Given request A: Retype the part of the TiVo forum thread from "A few days ago, I" to "an update soon.".
Given request B:
Answer these questions using the TiVo forum thread:
(i) Under which section of the TiVo.com site is DVR Preferences found?
(ii) What software version does zalusky say he is running?
(iii) What was ashu unable to log in to access a few days earlier?

What sharing options?


----------



## southerndoc (Apr 5, 2003)

btwyx said:


> What sharing options?


 Hmm, I've never looked before, but when you go to DVR Preferences under Manage My Account at TiVo.com, you can click on the S3 and select "allow transfers" and "enable video downloads." When I selected them, it said success, but it's not listing it as enabled on the overview screen.

Could MRV and TTG be activated on the S3 with a new update that's just on the horizon? Hmmmm...


----------



## GoHokies! (Sep 21, 2005)

Still says "not currently available" for me.

Sure would be awesome though, although what would people complain about then?


----------



## ashu (Nov 8, 2002)

Yeah ... good catch. Hopefully it IS a sign of impending MRV (and even TTG!).

But it might just be a flag that didn't get re-enabled when they seemingly redid sections of the Account management website a few days ago.


----------



## Maeglin (Sep 27, 2006)

geekmedic said:


> Hmm, I've never looked before, but when you go to DVR Preferences under Manage My Account at TiVo.com, you can click on the S3 and select "allow transfers" and "enable video downloads." When I selected them, it said success, but it's not listing it as enabled on the overview screen.
> 
> Could MRV and TTG be activated on the S3 with a new update that's just on the horizon? Hmmmm...


I'm seeing the exact same thing (the checkboxes are there in DVR Preferences, where they weren't there before, but still "Not currently available" in Overview). I hope it's a foretelling of the this fall's update and not just a bug on the site


----------



## Maeglin (Sep 27, 2006)

ashu said:


> But it might just be a flag that didn't get re-enabled when they seemingly redid sections of the Account management website a few days ago.


*looks around the site*

And which sections were these, exactly?


----------



## zalusky (Apr 5, 2002)

After you login to Tivo to see your account, Click DVR preferences on the left side


----------



## GoHokies! (Sep 21, 2005)

Check - I'm with you now. I assume that it wasn't like that before (I don't remember noticing).


----------



## ashu (Nov 8, 2002)

Maeglin said:


> *looks around the site*
> 
> And which sections were these, exactly?


A few days ago, I was unable to log in to access my Rewards points balances ... this was AFTER they reworked th pages.

Try the wayback machine, but I'm quite sure some website changes have happened on the tivo sites, somwehere, relatively recently.


----------



## zalusky (Apr 5, 2002)

I agree. The question was is the change deliberate or an oops. Especially since we know there is an update soon.

I dont expect TTG but I am sure hoping for MRV.


----------



## Dan203 (Apr 17, 2000)

I wouldn't hold my breath for TTG or MRV. They've most likely enabled that for KidZone, GuruGuide and TiVoCast support, which we know is in the next release.

Dan


----------



## moyekj (Jan 24, 2006)

Dan203 said:


> I wouldn't hold my breath for TTG or MRV. They've most likely enabled that for KidZone, GuruGuide and TiVoCast support, which we know is in the next release.
> 
> Dan


I can see where that makes sense for *enable video downloads* but what about *allow transfers*? I assume transfers only applies to MRV functionality.


----------



## zalusky (Apr 5, 2002)

All I can say is I am running 8.0.1b. I set the flag on the website yesterday and today I came home and I can see both my bedroom S3 from my Familyroom S3 and vice versa. I cant see my S2DT.

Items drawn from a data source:

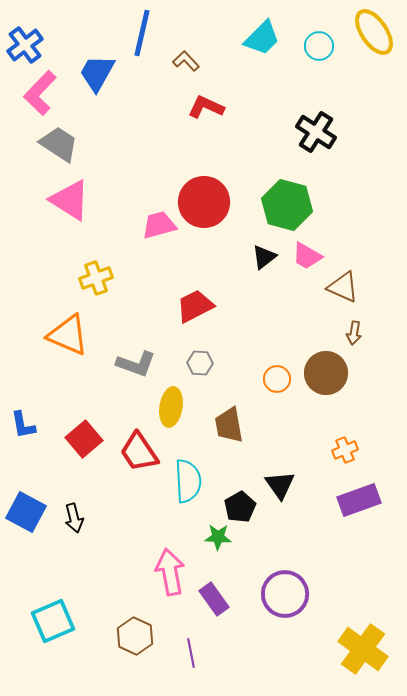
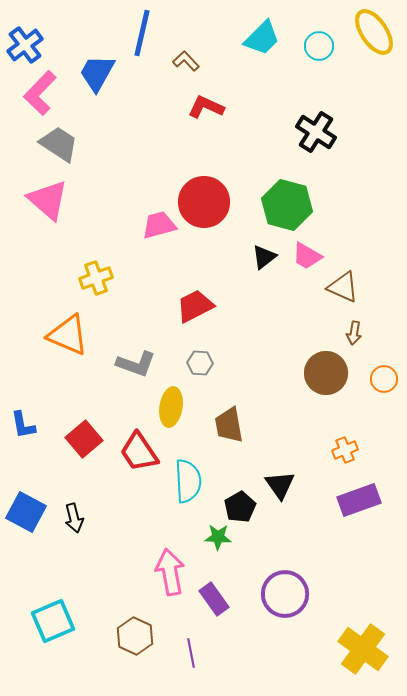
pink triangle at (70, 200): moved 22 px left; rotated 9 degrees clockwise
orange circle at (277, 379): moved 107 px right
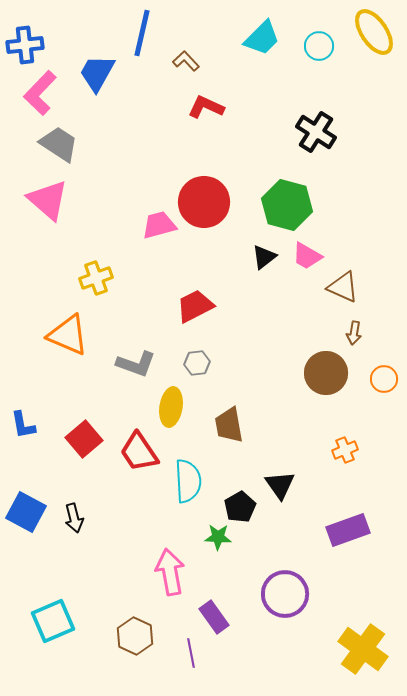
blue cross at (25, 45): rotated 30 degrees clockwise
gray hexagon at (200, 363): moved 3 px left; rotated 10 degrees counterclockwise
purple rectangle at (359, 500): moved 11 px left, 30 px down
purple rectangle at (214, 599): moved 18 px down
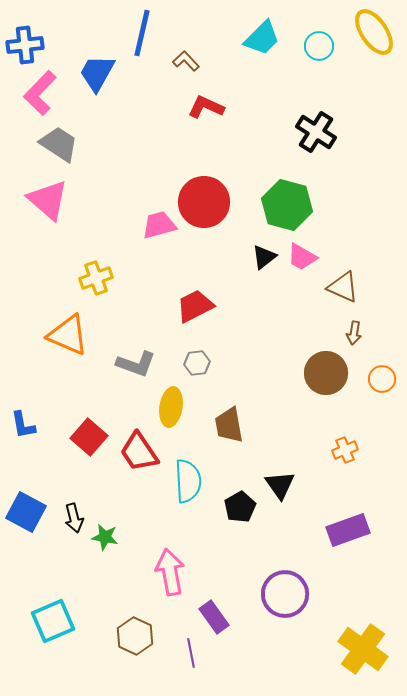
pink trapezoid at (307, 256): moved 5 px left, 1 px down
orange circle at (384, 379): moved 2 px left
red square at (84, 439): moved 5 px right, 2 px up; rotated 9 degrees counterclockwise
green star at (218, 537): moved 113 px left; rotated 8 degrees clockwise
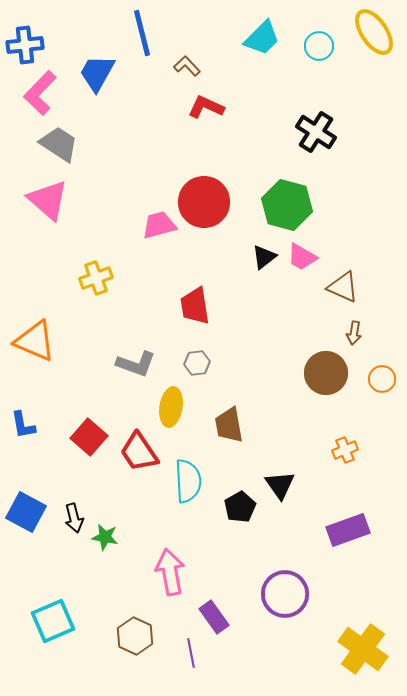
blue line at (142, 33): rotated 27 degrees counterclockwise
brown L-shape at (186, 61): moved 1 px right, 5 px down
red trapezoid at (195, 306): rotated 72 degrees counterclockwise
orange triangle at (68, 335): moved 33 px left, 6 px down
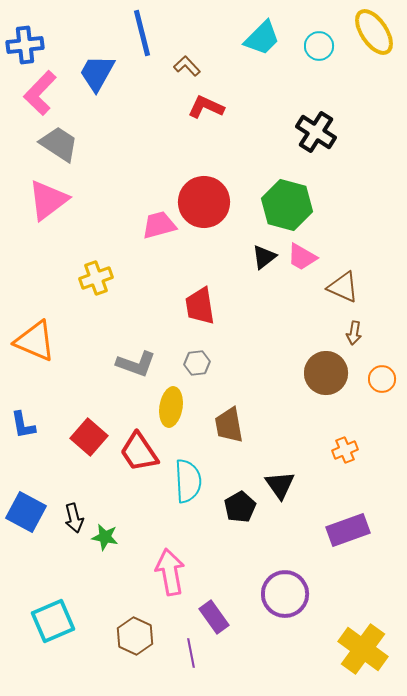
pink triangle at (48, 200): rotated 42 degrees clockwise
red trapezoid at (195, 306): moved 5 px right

Full answer A:
A few days ago, I was unable to log in to access my Rewards points balances ... this was AFTER they reworked th pages.

Try the wayback machine, but I'm quite sure some website changes have happened on the tivo sites, somwehere, relatively recently.


----------



## zalusky (Apr 5, 2002)

I agree. The question was is the change deliberate or an oops. Especially since we know there is an update soon.

Full answer B:
(i) Manage My Account
(ii) 8.0.1b
(iii) Rewards points balances